Email list hosting service & mailing list manager

Re: Surrogates and character representation Thomas Lord (27 Jul 2005 18:31 UTC)
Re: Surrogates and character representation John.Cowan (27 Jul 2005 19:55 UTC)

Re: Surrogates and character representation Thomas Lord 27 Jul 2005 18:32 UTC

I'm surprised that nobody in the threads about
constant-time access to Unicode strings has
mentioned adaptive encoding forms.

My plan (and stalled code) works that way.  If a
string contains only codepoints in 0..255, store it as bytes.
0..ffff, use 16-bits, otherwise, use 32.

All access to a given codepoint position is O(1) that way.
Some mutations and are worst-case linear in
the length of the string but can be expected case O(1).

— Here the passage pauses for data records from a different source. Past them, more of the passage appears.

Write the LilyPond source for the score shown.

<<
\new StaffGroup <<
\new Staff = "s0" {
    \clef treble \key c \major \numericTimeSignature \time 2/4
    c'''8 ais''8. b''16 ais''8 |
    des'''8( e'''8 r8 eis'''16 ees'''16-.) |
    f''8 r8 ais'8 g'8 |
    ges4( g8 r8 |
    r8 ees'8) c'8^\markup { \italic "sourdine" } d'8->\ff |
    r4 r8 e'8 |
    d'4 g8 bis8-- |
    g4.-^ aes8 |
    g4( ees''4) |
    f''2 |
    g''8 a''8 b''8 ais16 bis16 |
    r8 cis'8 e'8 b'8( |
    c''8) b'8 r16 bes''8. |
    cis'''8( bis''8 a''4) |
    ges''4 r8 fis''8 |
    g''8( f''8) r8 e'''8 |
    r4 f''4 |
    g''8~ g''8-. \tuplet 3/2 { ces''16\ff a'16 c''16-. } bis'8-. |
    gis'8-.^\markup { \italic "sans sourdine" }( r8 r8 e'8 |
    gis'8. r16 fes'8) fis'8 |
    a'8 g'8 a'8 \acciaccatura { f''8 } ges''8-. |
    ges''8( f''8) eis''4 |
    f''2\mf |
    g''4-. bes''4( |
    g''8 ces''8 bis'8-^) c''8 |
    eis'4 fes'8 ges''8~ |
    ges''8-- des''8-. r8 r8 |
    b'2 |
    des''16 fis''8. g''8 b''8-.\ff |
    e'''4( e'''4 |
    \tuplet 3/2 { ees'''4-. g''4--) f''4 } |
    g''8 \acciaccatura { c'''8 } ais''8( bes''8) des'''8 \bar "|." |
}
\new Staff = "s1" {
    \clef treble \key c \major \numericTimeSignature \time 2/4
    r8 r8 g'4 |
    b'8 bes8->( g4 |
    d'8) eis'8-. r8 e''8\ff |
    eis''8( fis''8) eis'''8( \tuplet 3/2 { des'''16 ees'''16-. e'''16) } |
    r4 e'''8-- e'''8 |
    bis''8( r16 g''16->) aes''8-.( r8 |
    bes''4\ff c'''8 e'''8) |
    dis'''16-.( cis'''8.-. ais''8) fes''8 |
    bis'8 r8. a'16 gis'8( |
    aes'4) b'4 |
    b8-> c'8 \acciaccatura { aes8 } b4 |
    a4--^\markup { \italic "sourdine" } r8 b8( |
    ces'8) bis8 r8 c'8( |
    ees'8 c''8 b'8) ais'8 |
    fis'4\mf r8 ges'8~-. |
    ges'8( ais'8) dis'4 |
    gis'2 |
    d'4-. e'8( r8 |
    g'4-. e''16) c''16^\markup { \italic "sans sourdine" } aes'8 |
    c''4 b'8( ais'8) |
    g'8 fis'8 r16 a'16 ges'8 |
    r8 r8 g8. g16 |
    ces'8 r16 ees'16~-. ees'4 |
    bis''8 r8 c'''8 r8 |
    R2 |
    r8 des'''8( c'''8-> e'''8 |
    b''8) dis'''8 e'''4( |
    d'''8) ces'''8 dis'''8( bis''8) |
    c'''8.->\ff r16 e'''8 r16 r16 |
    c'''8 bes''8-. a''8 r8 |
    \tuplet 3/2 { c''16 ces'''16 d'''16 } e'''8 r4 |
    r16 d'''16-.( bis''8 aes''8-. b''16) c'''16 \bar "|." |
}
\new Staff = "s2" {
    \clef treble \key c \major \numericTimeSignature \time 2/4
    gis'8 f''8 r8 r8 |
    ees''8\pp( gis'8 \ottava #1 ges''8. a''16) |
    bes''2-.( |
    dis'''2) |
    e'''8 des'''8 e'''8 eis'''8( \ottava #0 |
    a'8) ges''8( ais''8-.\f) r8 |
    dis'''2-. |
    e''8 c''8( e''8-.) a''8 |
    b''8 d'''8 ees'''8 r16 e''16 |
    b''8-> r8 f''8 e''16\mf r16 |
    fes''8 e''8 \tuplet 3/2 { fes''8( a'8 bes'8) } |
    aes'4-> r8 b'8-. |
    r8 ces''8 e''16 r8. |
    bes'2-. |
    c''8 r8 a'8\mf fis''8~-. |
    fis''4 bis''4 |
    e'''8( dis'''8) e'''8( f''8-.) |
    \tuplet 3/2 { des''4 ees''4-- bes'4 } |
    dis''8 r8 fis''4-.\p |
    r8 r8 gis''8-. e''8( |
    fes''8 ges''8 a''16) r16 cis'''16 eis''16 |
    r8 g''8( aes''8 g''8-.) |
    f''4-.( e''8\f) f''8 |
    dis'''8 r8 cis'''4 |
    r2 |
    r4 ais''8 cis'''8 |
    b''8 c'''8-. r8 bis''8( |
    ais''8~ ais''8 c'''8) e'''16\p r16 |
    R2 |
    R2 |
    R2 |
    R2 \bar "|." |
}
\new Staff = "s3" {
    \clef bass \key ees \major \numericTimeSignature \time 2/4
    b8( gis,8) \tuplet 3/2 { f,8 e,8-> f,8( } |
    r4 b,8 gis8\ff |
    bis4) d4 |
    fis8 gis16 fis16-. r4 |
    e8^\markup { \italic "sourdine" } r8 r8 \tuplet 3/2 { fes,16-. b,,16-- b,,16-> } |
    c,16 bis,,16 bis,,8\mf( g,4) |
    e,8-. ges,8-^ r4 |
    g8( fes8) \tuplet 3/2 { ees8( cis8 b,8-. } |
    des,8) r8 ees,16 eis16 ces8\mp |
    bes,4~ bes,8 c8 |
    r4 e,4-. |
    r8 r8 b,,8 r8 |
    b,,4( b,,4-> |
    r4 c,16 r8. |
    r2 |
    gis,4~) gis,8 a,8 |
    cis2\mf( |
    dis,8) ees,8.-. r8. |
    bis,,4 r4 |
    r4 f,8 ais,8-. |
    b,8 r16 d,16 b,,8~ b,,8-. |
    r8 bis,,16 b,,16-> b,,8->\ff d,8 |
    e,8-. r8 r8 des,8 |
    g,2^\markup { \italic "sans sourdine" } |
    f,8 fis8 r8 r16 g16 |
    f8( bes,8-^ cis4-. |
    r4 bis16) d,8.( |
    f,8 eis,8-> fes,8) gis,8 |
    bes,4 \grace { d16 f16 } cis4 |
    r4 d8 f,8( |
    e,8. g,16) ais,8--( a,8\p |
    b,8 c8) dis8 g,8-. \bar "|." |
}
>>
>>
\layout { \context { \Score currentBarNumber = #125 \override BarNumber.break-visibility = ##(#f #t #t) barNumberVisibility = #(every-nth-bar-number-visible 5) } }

Some strings need to be converted before being passed to
functions provided by the native environment.  On
the other hand, linguistic text is likely to be space
efficient.

This technique internally uses non-standard and
restricted encoding forms.  Surrogates are never
used in this representation as a stand-in for a
wider character and so there is no difficulty
handling unpaired surrogates.  (Even concatenating
one string ending in a high surrogate with one
beginning with a low surrogate produces the desirable
result: a string with two adjacent unpaired surrogates.)

-t